MATERIAL SHOWN below:

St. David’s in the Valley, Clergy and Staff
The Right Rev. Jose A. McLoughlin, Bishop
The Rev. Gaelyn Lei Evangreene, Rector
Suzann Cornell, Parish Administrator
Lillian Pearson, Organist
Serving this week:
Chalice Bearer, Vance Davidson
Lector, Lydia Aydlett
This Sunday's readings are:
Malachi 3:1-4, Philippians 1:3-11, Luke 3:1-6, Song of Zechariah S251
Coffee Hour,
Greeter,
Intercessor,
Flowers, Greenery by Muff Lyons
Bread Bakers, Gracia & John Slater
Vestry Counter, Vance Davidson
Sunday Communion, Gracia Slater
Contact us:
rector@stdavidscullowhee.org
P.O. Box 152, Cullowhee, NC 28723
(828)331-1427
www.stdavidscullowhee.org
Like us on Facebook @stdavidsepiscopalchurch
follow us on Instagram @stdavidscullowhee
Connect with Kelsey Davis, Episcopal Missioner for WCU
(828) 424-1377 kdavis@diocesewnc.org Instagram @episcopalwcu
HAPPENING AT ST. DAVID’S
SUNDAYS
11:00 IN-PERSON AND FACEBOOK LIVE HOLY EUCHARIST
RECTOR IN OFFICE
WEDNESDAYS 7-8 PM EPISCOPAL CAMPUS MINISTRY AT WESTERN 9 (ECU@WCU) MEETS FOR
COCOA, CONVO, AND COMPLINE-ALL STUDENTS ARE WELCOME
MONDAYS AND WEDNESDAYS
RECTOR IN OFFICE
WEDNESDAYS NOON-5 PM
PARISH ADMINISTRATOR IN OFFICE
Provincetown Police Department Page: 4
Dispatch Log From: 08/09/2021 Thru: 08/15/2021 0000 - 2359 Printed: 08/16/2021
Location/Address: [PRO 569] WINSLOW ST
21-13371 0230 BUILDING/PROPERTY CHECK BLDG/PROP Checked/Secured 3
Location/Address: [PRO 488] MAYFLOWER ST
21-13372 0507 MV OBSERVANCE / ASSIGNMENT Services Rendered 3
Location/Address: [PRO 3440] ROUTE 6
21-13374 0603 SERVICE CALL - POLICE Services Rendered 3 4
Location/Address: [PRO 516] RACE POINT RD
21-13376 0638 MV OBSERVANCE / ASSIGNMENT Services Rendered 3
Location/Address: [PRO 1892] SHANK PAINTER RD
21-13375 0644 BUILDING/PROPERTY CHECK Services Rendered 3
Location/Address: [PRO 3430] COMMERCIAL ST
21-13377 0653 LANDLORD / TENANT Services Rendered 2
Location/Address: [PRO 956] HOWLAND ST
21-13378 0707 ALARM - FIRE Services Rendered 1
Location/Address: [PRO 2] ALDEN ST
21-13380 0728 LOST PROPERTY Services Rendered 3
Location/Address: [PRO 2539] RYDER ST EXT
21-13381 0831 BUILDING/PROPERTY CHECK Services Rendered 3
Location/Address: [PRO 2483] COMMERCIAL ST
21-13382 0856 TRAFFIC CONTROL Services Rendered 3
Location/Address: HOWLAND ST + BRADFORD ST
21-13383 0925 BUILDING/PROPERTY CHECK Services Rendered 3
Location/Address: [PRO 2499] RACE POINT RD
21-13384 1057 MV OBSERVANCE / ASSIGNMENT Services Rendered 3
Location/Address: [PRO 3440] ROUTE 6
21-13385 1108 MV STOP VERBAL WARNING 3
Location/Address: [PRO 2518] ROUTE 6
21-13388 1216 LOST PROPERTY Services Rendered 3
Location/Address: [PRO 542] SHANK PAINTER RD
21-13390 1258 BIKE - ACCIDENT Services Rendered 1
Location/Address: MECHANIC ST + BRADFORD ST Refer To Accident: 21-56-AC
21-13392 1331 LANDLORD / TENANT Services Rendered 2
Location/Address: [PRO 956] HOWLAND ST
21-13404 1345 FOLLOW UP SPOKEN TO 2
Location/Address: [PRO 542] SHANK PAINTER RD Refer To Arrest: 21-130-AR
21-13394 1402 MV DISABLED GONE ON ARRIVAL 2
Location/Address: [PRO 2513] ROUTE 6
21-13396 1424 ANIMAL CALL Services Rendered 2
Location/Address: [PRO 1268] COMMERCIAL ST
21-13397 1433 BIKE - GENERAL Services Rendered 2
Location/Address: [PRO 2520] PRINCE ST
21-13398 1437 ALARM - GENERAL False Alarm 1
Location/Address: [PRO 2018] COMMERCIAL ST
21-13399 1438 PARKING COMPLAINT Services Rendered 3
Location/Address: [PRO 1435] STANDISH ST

End of MATERIAL SHOWN.
MATERIAL SHOWN below:

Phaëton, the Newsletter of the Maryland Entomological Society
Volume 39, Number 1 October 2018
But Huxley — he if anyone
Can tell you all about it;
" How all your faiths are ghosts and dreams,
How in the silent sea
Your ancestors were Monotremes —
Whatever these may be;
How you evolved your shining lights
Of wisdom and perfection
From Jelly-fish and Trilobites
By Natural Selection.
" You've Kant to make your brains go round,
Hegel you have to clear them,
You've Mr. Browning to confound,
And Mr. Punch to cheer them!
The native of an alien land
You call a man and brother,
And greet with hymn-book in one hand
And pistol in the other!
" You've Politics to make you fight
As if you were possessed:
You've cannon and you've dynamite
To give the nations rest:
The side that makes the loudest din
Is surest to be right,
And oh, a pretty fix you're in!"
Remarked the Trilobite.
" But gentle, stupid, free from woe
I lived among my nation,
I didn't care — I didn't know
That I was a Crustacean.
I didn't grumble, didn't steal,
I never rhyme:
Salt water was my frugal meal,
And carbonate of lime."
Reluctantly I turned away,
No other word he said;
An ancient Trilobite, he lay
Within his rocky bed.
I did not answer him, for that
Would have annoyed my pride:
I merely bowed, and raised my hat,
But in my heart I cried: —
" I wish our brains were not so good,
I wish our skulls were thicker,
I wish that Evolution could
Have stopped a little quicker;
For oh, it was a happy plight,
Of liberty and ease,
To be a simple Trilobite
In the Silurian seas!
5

End of MATERIAL SHOWN.
MATERIAL SHOWN below:

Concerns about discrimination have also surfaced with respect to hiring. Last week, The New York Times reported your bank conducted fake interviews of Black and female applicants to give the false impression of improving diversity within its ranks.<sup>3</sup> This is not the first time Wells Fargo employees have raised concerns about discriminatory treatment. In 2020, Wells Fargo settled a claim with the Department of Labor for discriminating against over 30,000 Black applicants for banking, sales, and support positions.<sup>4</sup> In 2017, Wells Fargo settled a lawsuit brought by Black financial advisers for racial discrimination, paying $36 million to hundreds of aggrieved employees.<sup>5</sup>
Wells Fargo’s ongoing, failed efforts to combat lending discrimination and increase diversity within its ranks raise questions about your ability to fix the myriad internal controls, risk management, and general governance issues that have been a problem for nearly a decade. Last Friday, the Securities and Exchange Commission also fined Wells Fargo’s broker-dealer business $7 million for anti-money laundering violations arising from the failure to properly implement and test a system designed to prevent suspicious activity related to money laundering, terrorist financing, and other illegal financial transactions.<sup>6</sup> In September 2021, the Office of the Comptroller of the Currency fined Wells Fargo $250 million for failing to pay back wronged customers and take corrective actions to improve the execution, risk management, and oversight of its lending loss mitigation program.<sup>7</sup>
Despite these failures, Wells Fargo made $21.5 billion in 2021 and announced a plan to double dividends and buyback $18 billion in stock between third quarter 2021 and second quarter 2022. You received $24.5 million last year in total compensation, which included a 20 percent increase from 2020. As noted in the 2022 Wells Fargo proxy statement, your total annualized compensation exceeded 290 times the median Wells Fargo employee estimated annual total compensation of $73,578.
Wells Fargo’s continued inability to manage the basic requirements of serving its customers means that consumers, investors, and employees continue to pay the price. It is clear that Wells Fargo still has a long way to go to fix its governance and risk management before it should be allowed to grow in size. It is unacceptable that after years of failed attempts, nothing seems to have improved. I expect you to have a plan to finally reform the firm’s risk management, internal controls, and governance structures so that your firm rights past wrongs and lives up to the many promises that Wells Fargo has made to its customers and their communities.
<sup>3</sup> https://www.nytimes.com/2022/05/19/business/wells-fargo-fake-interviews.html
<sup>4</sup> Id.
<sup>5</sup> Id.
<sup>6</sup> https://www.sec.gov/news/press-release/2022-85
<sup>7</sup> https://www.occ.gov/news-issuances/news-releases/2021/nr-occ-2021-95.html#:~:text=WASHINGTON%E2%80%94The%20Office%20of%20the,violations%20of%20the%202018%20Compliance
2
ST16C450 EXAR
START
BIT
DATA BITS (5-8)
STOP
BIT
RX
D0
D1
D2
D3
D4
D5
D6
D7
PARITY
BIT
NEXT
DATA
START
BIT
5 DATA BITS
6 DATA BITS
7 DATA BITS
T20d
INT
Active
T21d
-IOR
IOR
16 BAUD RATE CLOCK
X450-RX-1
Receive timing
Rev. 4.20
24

End of MATERIAL SHOWN.

Scan the records for the word "POINT", and copy each line where it is found.

Location/Address: [PRO 516] RACE POINT RD
Location/Address: [PRO 2499] RACE POINT RD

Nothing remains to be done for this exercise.